Trolls could well be the ThinkPol of our times. Orwell’s work carried a deep political connotation derived as it was from his experience with communists, but even without politics involved an army of invisible watchers carries eerie possibilities. Particularly in the areas of the right to privacy and freedom of expression.

In Orwell’s novel, however, ThinkPol or thought police was not the only way to force people to conform. The government had instruments for thought control such as ‘Newspeak’. It curtailed the English vocabulary to a bare minimum. Fewer words meant control over expression and imagination, and in general, the ability to think. The less creative with words and ideas the citizens are, the better it is for an oligarchic state. On social media platforms such as Twitter the limit on words ensures that communication has to be sharp and to the point. For maximum impact, the content has to be curt, direct and even offensive. In social media ‘Newspeak’ nuances and subtilities of thought have little place to breathe. Imagine language without adjectives, you get the picture.

Trolls, of course, are not a unique product of the 21st century or advanced communication technology. Existing in the form of dissenters, closet rebels, grudge-holders and gossip-mongers, they go back as long as human civilisation. They represent negative sentiments born out of sense of deprivation, disprivilege, powerlessness, jealousy, inferiority complex and feeling of inadequacy.
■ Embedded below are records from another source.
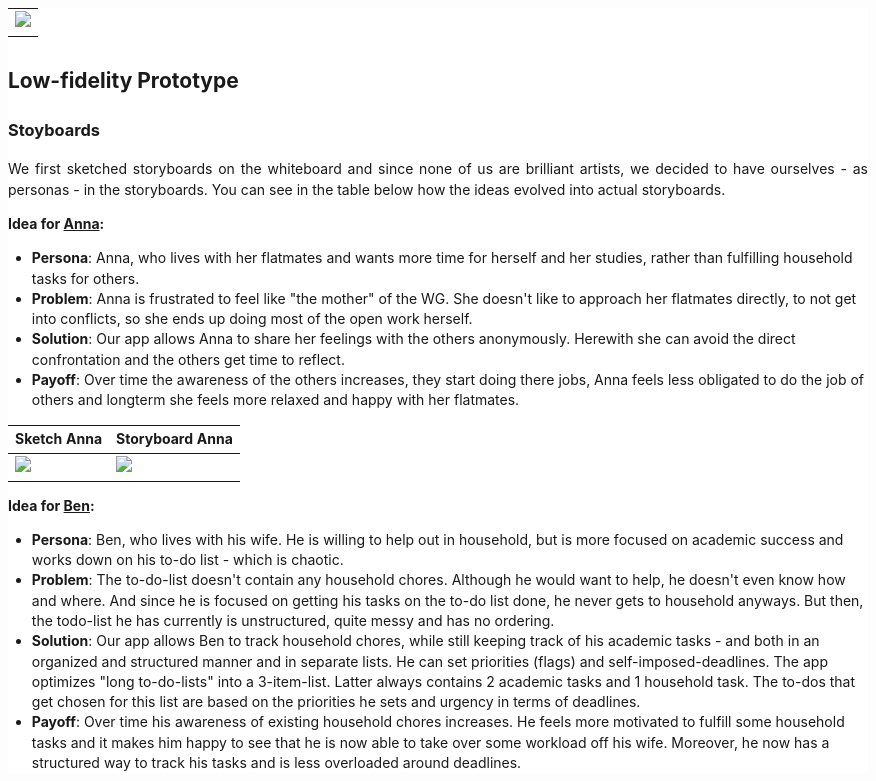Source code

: ||
|-|
|<img src="img/miro/v04/brainwriting_needs.png"/>|



## Low-fidelity Prototype

### Stoyboards

<p align="justify">
We first sketched storyboards on the whiteboard and since none of us are brilliant artists, we decided to have ourselves - as personas - in the storyboards. You can see in the table below how the ideas evolved into actual storyboards.
</p>

**Idea for <a href="Deliverables/Needfinding/Persona_Anna.pdf">Anna</a>:**
- **Persona**: Anna, who lives with her flatmates and wants more time for herself and her studies, rather than fulfilling household tasks for others.
- **Problem**: Anna is frustrated to feel like "the mother" of the WG. She doesn't like to approach her flatmates directly, to not get into conflicts, so she ends up doing most of the open work herself.
- **Solution**: Our app allows Anna to share her feelings with the others anonymously. Herewith she can avoid the direct confrontation and the others get time to reflect.
- **Payoff**: Over time the awareness of the others increases, they start doing there jobs, Anna feels less obligated to do the job of others and longterm she feels more relaxed and happy with her flatmates.

|Sketch Anna|Storyboard Anna|
|-|-|
|<img src="img/storyboard/storyboard_sketch_Anna.png"/>|<img src="Deliverables/Low-fidelity-prototyping/storyboard_Anna.jpg"/>|

**Idea for <a href="Deliverables/Needfinding/Persona_Ben.pdf">Ben</a>:**
- **Persona**: Ben, who lives with his wife. He is willing to help out in household, but is more focused on academic success and works down on his to-do list - which is chaotic. 
- **Problem**: The to-do-list doesn't contain any household chores. Although he would want to help, he doesn't even know how and where. And since he is focused on getting his tasks on the to-do list done, he never gets to household anyways. But then, the todo-list he has currently is unstructured, quite messy and has no ordering.
- **Solution**: Our app allows Ben to track household chores, while still keeping track of his academic tasks - and both in an organized and structured manner and in separate lists. He can set priorities (flags) and self-imposed-deadlines. The app optimizes "long to-do-lists" into a 3-item-list. Latter always contains 2 academic tasks and 1 household task. The to-dos that get chosen for this list are based on the priorities he sets and urgency in terms of deadlines. 
- **Payoff**: Over time his awareness of existing household chores increases. He feels more motivated to fulfill some household tasks and it makes him happy to see that he is now able to take over some workload off his wife. Moreover, he now has a structured way to track his tasks and is less overloaded around deadlines.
In fact, there’s a troll in all humans, awaiting its opportunity to singe and sear real imagined enemies. Letting it out at times could even be healthy for the soul.

In fact, all societies allow it to some degree through popular culture. Yet there are controls and brakes to ensure that trolling does not become a disruptive force and threat to order and harmony at a wider level. Education and socialisation serve the purpose at the level of the individual and various norms of decorum in public behaviour at the level of collectivity.

The big difference between the present and the past is the mechanism of control appears to have collapsed. The aggrieved, much better networked and organised, much assured in numbers now, is out in full force to exact revenge. Any isolated, localised feeling of frustration, which would burn off in a few days and amid a burst of angry words earlier, could assume the national scale riding on the reach of social media. The fringe can be mainstream and revolting ideas can find validation through the sheer force of numbers.

Since there’s no immediate remedy, technological or otherwise, to curb mob mentality born out of the urge to settle scores, we might soon find legitimisation of misogyny, racism, casteism, chauvinism, superstitious beliefs and all such beliefs held unacceptable to a civilised society so far. In short, the trend of trolling can undo what decades of democracy and have achieved so far.

Should we be worried? The answer is both yes and no. Yes because the presence of thought police and an unofficial surveillance system is a serious threat to the ideas of freedom and privacy. Trolls might turn our society into an Orwellian one. Also because the mob on social media is manipulable. They can be used by smart people to further agendas. No, because the excess on social media would at some point necessitate measures to rein in trolls – there is a point up to which societies can take unruliness. Also because it puts sharp questions to old, ossified beliefs. Beyond the current chaos, there could be a more balanced world.

Hate them or love them, trolls are here to stay. Democracies, whatever shape they take, have to reckon with them as a force.